● **Supplied text**
OTFS for Joint Radar and Communication: Algorithms, Prototypes, and Experiments
Xiaojuan Zhang, Yonghong Zeng, Francois Chin Po Shin
TL;DR
This work addresses the challenge of joint radar and communication in high-mobility environments by leveraging Orthogonal Time Frequency Space (OTFS) signaling within an Integrated Sensing and Communication (ISAC) framework. A fast OTFS radar algorithm with self-interference cancellation (FAOR) is developed to enable robust range and speed estimation, while extending sensing to human vital signs (breathing rate and heartbeat). The authors propose two human-target discrimination approaches—signal-processing based and machine learning-based—and validate them on a hardware prototype built with USRP2944 and mmWave front-ends, demonstrating effective target detection and classification in static and moving scenarios. The results demonstrate practical feasibility and highlight both the advantages and hardware constraints of OTFS-based JRC for real-world deployments and future 6G-based sensing applications.
Abstract
We propose an Joint Radar and Communication (JRC) system that utilizes the Orthogonal Time Frequency Space (OTFS) signals. The system features a fast radar sensing algorithm for detecting target range and speed by using the OTFS communication signals, and a self-interference cancellation for enhanced multi-target separation. In addition to target detection, we propose methods for monitoring human vital signs, such as breathing rate and heartbeat. Furthermore, we explore two approaches for distinguishing between human and nonhuman targets: one based on signal processing and the other based on machine learning. We have developed a prototype JRC system using the software-defined radio (SDR) technology. Experimental results are shown to demonstrate the effectiveness of the prototype in detecting range, speed, and vital signs in both human and mobile robot scenarios, as well as in distinguishing between human and non-human targets.

● **Questions on the material**
**A.** In the text on OTFS radar and communication, which hardware was used to build the prototype?
**B.** List every author named in the text on OTFS radar and communication.
The records have no connection to the text on OTFS radar and communication.

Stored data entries
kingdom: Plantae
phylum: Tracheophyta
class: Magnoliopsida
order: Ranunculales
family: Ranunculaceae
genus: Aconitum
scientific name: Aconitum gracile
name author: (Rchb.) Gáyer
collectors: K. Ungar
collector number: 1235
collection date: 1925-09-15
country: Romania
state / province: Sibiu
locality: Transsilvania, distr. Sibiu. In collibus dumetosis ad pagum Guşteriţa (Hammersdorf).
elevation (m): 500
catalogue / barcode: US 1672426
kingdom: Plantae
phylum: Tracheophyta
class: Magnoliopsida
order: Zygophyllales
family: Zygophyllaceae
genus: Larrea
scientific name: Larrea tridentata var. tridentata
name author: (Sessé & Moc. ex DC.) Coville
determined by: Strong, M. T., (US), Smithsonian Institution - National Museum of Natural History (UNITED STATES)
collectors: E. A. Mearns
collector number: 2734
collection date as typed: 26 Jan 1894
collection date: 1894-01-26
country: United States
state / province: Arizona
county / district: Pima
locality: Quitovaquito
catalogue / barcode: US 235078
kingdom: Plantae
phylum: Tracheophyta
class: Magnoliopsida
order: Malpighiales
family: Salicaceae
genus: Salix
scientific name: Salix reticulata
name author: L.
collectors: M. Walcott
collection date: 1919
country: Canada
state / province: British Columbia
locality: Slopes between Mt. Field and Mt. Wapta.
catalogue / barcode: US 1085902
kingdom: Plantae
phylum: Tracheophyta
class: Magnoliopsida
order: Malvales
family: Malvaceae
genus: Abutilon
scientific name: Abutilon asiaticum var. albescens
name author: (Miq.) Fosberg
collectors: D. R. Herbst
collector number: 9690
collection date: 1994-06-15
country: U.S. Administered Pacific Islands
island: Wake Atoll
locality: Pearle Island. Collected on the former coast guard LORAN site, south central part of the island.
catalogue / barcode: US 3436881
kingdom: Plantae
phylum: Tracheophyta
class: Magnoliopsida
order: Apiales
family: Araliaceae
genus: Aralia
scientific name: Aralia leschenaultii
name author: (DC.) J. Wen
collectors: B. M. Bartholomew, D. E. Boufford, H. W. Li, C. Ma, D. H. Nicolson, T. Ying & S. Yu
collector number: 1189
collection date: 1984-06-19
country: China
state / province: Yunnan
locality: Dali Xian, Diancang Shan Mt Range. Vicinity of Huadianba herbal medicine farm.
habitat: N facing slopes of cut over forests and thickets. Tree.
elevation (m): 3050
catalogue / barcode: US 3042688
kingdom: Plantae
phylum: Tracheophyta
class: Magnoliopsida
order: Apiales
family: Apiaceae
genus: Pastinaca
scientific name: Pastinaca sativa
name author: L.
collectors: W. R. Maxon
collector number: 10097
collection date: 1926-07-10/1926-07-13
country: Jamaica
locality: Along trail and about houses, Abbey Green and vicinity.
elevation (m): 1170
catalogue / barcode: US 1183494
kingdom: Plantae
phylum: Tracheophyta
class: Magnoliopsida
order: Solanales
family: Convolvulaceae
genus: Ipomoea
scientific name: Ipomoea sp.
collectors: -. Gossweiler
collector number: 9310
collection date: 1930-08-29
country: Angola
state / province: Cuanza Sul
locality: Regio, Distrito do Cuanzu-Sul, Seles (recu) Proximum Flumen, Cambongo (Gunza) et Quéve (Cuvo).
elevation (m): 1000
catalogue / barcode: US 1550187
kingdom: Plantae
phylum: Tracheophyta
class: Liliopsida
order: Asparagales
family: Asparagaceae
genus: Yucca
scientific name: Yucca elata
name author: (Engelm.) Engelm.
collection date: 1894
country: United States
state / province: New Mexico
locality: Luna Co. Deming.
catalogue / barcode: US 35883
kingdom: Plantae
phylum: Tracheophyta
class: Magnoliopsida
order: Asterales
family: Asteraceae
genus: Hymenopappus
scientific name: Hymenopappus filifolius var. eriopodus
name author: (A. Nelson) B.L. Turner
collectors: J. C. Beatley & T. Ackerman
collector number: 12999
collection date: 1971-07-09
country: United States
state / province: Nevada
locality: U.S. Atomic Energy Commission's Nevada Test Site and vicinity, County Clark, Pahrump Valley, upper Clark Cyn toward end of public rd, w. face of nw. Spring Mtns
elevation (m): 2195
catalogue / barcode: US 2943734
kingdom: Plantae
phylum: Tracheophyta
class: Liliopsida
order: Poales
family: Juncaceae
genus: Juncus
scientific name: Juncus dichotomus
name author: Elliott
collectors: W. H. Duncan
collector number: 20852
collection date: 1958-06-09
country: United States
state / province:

● **List of answers**
**A.** USRP2944 and mmWave front-ends

**B.** Xiaojuan Zhang, Yonghong Zeng, Francois Chin Po Shin